Their common goal? To discover future nucleoside-based drugs to combat Sars-Cov-2 and RNA viruses in general, but not only. These compounds can also be tested against certain cancer targets," explains Michaël Smietana, head of the ChemBioNAC team. This research will provide us with a national chemical library dedicated to nucleic acids ", in other words, a bank of nucleosides modified to deceive the intimate mechanisms of viruses. Here's how it works.

Block viral replication

The RNA segments released by viruses to replicate within the infected cell are made up of a succession of nucleotides. By incorporating a nucleoside analogue - in other words, a modified nucleoside - into the RNA of the virus, we can block or slow down replication of the virus, and thus its propagation within the organism. This mechanism has already been used in the design of many antivirals, provided that the right nucleoside is available to match the characteristics of the targeted virus, since each uses its own specific enzymes to carry out the replication process.
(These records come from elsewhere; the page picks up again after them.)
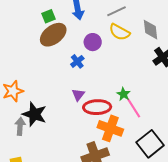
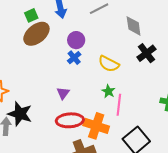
yellow semicircle: (120, 32) -> (109, 64), moved
blue cross: (77, 61) -> (74, 58), moved
red ellipse: (97, 107) -> (70, 120), moved
pink line: (134, 108) -> (119, 105), turned 40

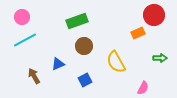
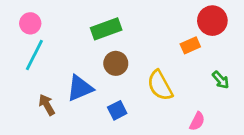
cyan line: (25, 40) -> (34, 55), turned -35
green arrow: (160, 58) -> (221, 80), turned 48
blue triangle: (58, 64) -> (80, 88), size x1.5

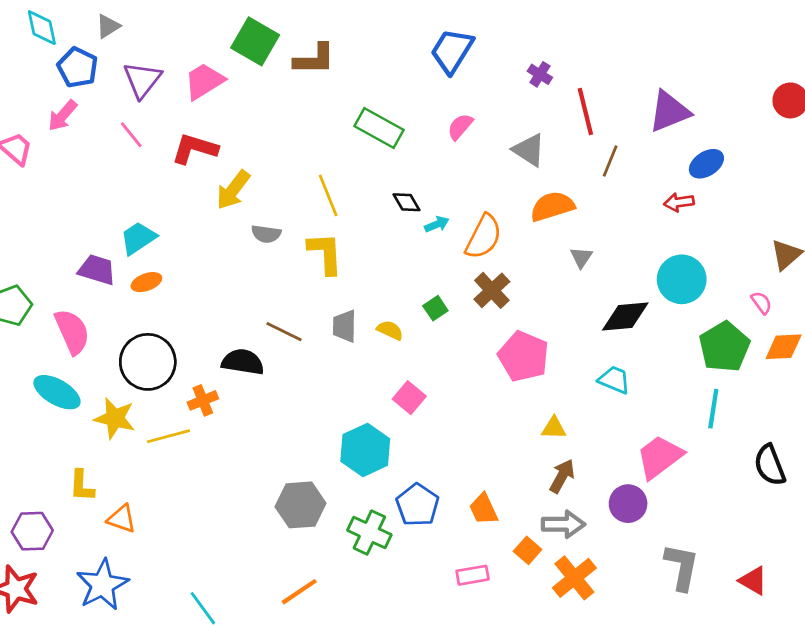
It's the action of these enzymes, known as RNA polymerases, that Gavo's researchers are going to target by manufacturing original molecules. "It's not a question of making natural nucleosides, which nature knows how to do very well, but of modifying them in order to increase their efficacy and turn them into real drugs. There's a lot of strength in this field in France," points out Jean-Jacques Vasseur. Particularly at IBMM, where the work on nucleic acids and their components initiated by Professor Jean-Louis Imbach in the 1970s and 80s, covers the whole spectrum from nucleosides to oligonucleotides. For example, telvibuvine, a synthetic nucleoside, is a drug against hepatitis B marketed since 2007 by Novartis and co-discovered by Jean-Louis Imbach and Gilles Gosselin. The Montpellier-based Virocrib platform will also be involved in the program, testing these compounds on cells infested with Sars-Cov-2.

A consortium destined to last

Scheduled for an initial period of three years, this program will enable Montpellier teams to finance a post-doc for one year and a doctoral thesis starting next September or October. " They will join our team of four permanent researchers: Suzanne Peyrottes, Christophe Mathé, Michaël Smietana and myself. Of course, we'll be able to draw on the lab's infrastructure, equipment and even human resources," explains IBMM's deputy director. We hope that this consortium will continue over time, and even be extended to other teams at national level, ideally including industrial partnerships ".